E2894. Blow by Blow: A Detailed Review of Facial Trauma Imaging
  1. Sungmee Park; University of California, Irvine
  2. Katherine Wei; University of California, Irvine
  3. Bradley Roth; University of California, Irvine
  4. Jeanette Meraz; University of California, Irvine
  5. Riya Bansal; University of California, Irvine
  6. Roozbeh Houshyar; University of California, Irvine
  7. Edward Kuoy; University of California, Irvine
Facial and temporal bone fractures are some of the most frequently encountered traumatic injuries in the emergency department and may frequently fall in predictable patterns. Facial fractures are some of the most common injuries worldwide and can result in irreversible damage and/or disfigurement. Understanding the mechanisms underlying these fracture patterns as well as their potential complications is essential to conveying radiological findings in an effective manner to clinicians, and thus guiding patient management. With this goal in mind, we will discuss several complexes and surgically relevant classification systems of facial and temporal bone trauma and elaborate upon important complications that can be seen with specific types of injuries.

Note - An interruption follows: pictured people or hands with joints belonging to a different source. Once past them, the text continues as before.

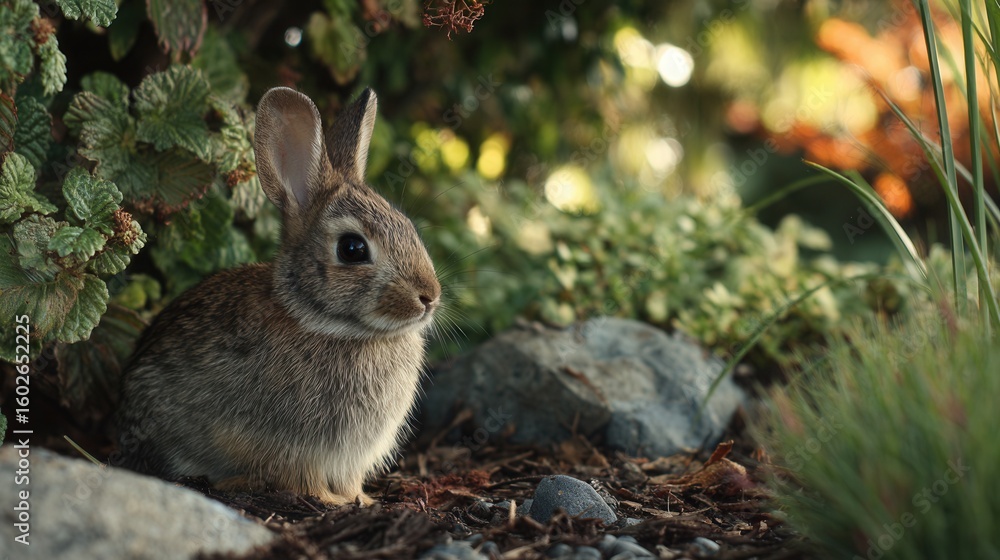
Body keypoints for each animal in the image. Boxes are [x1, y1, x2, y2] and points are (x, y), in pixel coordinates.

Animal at [115, 87, 441, 506]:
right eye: (352, 249)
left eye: (407, 226)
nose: (429, 296)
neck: (325, 322)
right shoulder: (295, 446)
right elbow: (302, 478)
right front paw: (332, 501)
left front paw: (362, 500)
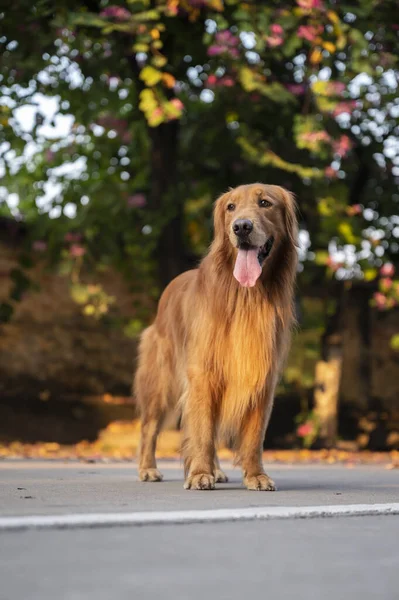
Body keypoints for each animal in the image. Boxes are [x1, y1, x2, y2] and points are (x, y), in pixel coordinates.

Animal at [134, 185, 296, 490]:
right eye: (231, 207)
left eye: (265, 202)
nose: (241, 227)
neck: (246, 296)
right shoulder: (203, 373)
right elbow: (201, 430)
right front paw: (199, 473)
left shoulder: (261, 376)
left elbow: (253, 436)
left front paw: (255, 475)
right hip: (162, 380)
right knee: (149, 427)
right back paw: (148, 469)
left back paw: (216, 469)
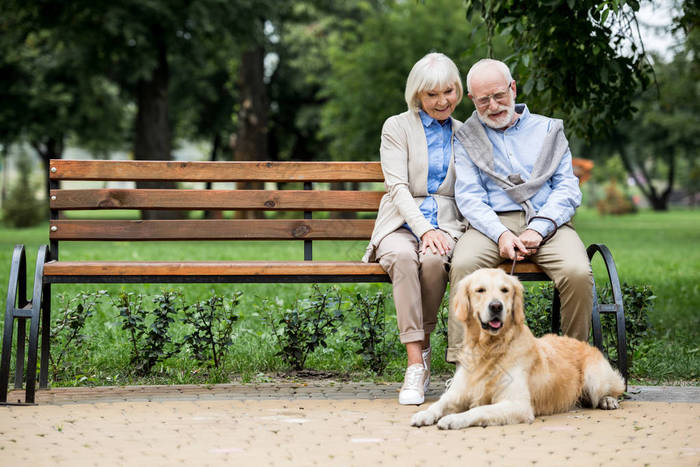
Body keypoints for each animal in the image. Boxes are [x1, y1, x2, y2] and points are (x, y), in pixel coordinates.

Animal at [410, 268, 624, 430]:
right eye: (480, 290)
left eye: (505, 290)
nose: (496, 306)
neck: (489, 348)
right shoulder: (458, 392)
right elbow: (439, 403)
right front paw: (424, 413)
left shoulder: (518, 404)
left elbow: (479, 409)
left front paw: (454, 419)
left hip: (595, 378)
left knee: (616, 389)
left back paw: (608, 400)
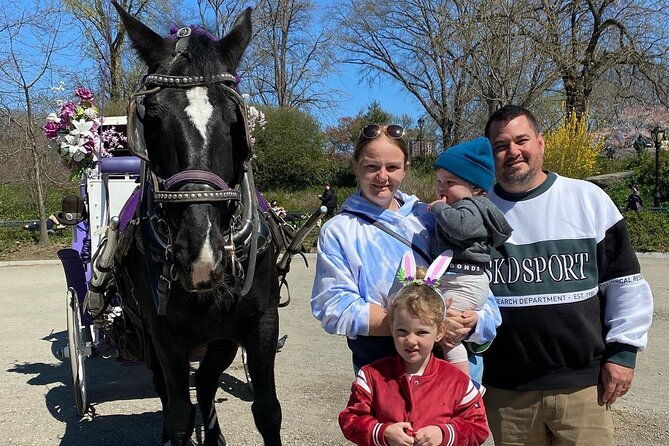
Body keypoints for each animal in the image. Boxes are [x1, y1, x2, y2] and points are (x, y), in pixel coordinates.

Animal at [111, 3, 282, 445]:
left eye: (236, 120)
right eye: (151, 119)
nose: (200, 254)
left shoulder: (259, 325)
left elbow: (267, 411)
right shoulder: (163, 334)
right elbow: (177, 413)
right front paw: (176, 431)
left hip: (219, 339)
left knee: (204, 381)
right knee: (170, 393)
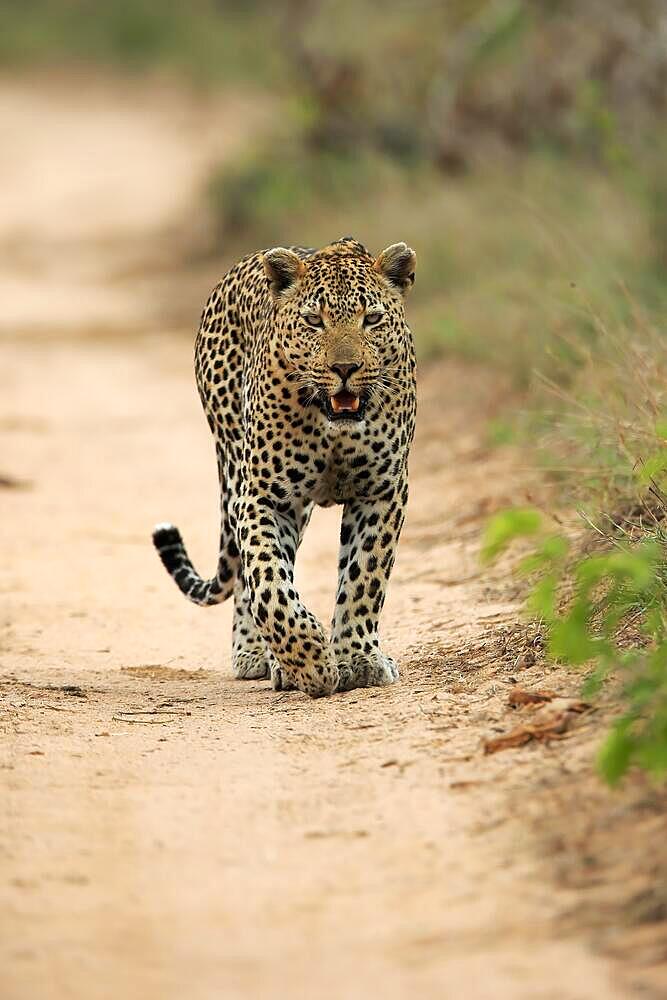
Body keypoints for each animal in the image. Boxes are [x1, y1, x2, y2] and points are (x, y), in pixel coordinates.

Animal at [153, 237, 418, 700]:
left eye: (371, 319)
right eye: (314, 321)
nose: (344, 369)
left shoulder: (383, 491)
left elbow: (364, 575)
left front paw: (358, 659)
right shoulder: (263, 497)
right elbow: (268, 580)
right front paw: (309, 660)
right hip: (237, 468)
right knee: (247, 576)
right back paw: (256, 654)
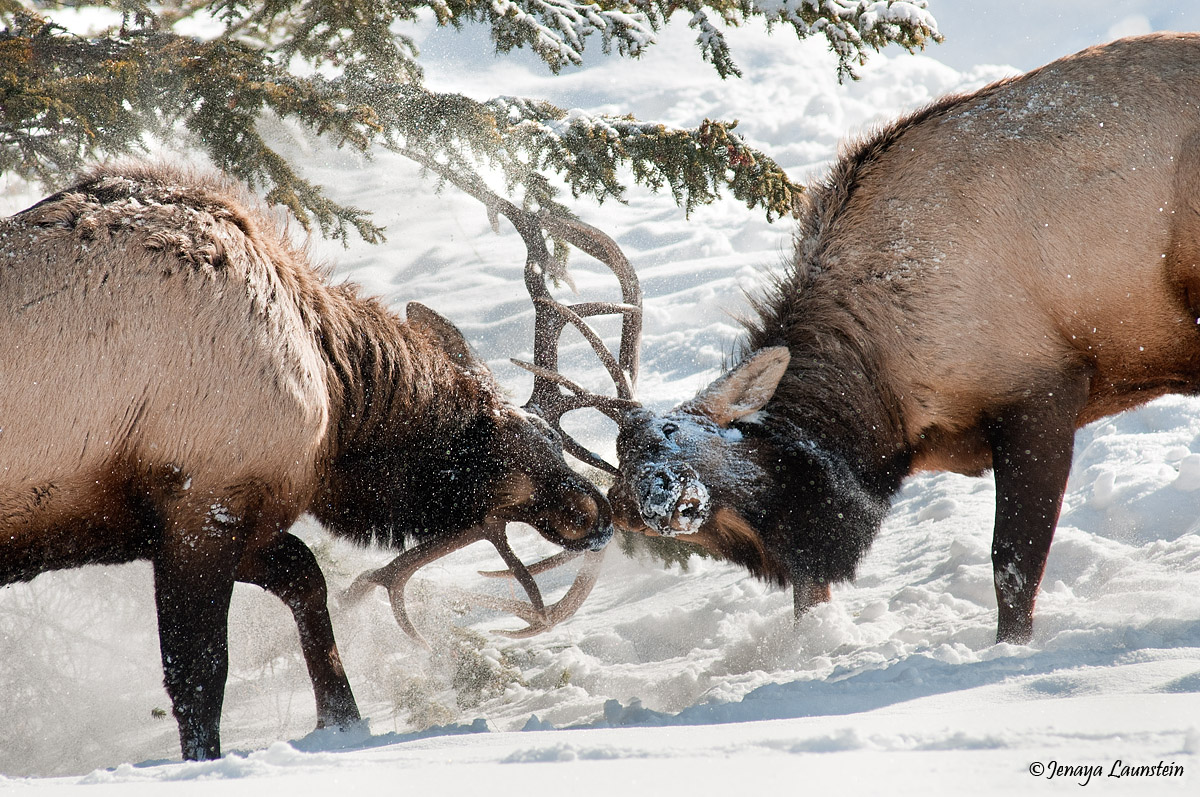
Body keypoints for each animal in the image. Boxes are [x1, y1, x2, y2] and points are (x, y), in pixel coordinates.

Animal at [0, 163, 614, 762]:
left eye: (553, 440)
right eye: (510, 442)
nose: (595, 511)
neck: (331, 392)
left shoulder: (234, 517)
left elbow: (307, 578)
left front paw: (342, 720)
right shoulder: (203, 506)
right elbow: (198, 676)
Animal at [542, 32, 1200, 647]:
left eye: (672, 432)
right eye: (624, 473)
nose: (657, 501)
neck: (885, 406)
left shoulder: (1040, 387)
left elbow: (1012, 567)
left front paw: (1007, 655)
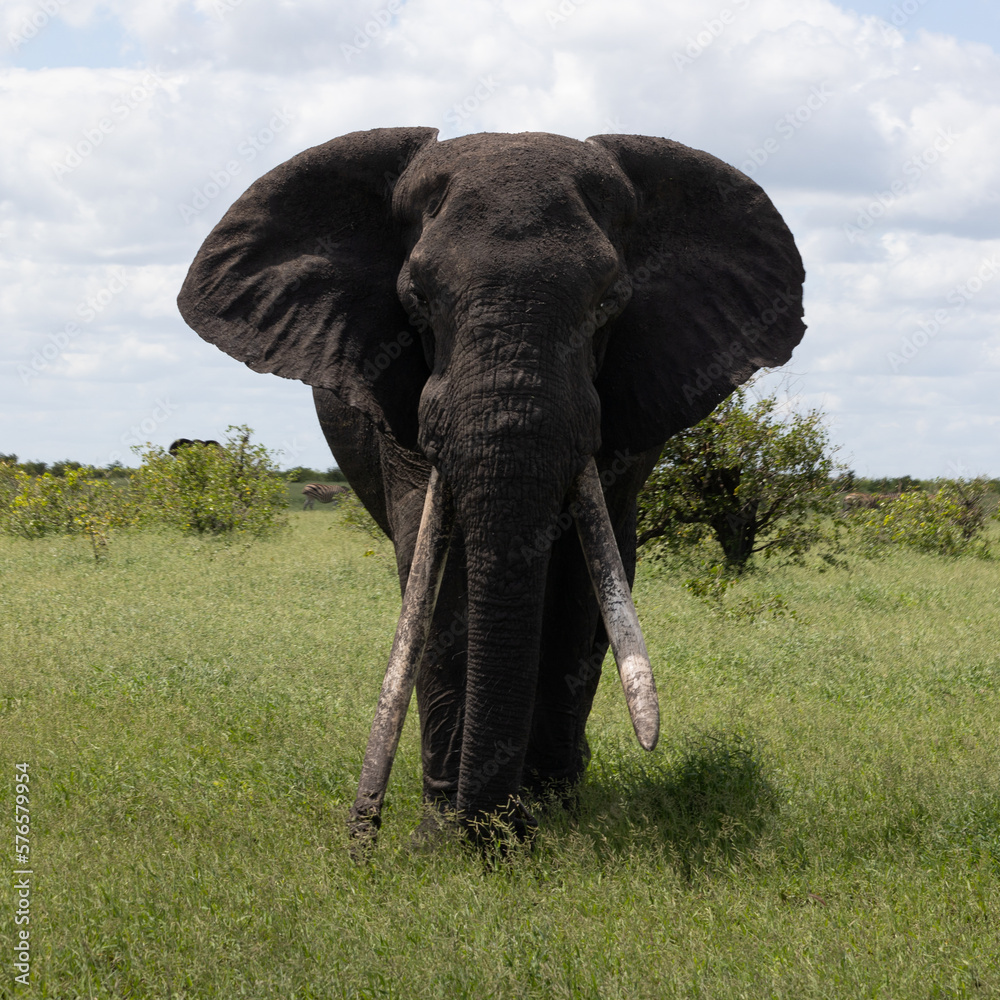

Educational Goals / Teaching Points
Our objective is to provide an in-depth overview of common facial fracture patterns and important sites of involvement to look for in temporal fractures. We will review surgically relevant classification systems and discuss important clinical complications.

Key Anatomic/Physiologic Issues and Imaging Findings/Techniques
We will give a brief overview on the major anatomic landmarks of the facial and temporal bones with attention to areas that are important to assess in the trauma setting. The most frequently encountered facial fracture complexes include the Le Fort midface fracture complexes, the zygomaticomaxillary complex (ZMC), and the naso-orbito-ethmoidal (NOE) complex. The Le Fort I, II, and III fractures can be broadly described as the “floating palate”, “floating maxilla”, and “craniofacial dissociation,” respectively, with all three fracture complexes involving the pterygoid plates. Malocclusion is a frequent complication of Le Fort fractures. ZMC fractures involve four sites of injury — the lateral orbital rim, inferior orbital rim, zygomaticomaxillary buttress, and the zygomatic arch. Complications that can be seen with ZMC fractures include facial asymmetry, enophthalmos, and restricted mouth opening from coronoid impingement. NOE fractures typically result from high-energy blunt trauma and can coexist with ZMC and panfacial fractures. The most important complication which can result from a NOE fracture is disruption of the medial canthal tendon, which may result in hypertelorism. Temporal bone fractures can be broadly classified into transverse and longitudinal orientations, although pinpointing important sites of involvement including the carotid canal, otic capsule, facial nerve canal, tegmen, and ossicular chain is more clinically relevant.

When encountering facial and temporal bone fractures, it is important to recognize the potential patterns of involvement and key sites of involvement that may alter a patient’s clinical course.